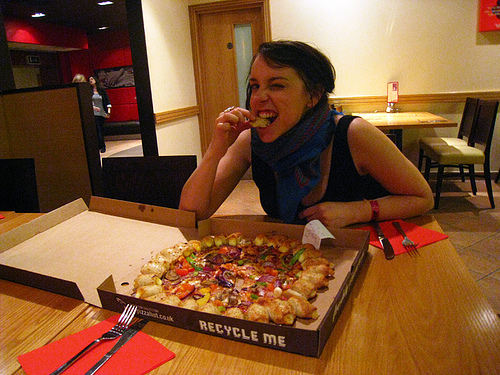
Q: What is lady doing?
A: Eating pizza.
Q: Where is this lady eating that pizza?
A: Inside a restaurant.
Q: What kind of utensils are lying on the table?
A: A fork and a knife.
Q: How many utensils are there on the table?
A: Two.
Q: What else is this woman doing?
A: Winking.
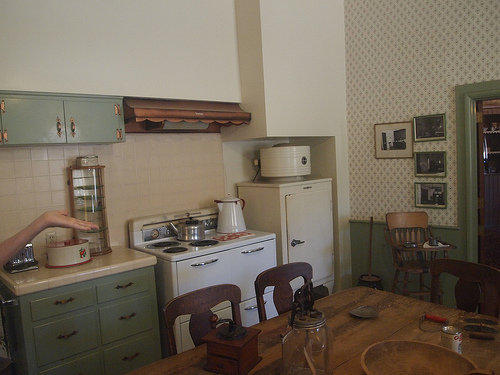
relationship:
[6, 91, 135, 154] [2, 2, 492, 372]
cabinets in kitchen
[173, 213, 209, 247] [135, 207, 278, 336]
teapot on stove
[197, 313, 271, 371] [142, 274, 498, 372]
grinder on table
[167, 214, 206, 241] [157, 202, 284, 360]
teapot on stove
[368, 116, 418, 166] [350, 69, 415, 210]
painting on wall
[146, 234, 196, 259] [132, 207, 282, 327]
burners on stove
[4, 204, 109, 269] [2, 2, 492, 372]
hand welcome kitchen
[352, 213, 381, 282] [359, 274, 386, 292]
broom next pan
···
* [Exercise task] Reproduce, line for line and unchanged, the part of the material that begins with the line containing "[146, 234, 196, 259] [132, 207, 282, 327]" and continues to the end of the material.

* [Answer to the problem]
[146, 234, 196, 259] [132, 207, 282, 327]
burners on stove
[4, 204, 109, 269] [2, 2, 492, 372]
hand welcome kitchen
[352, 213, 381, 282] [359, 274, 386, 292]
broom next pan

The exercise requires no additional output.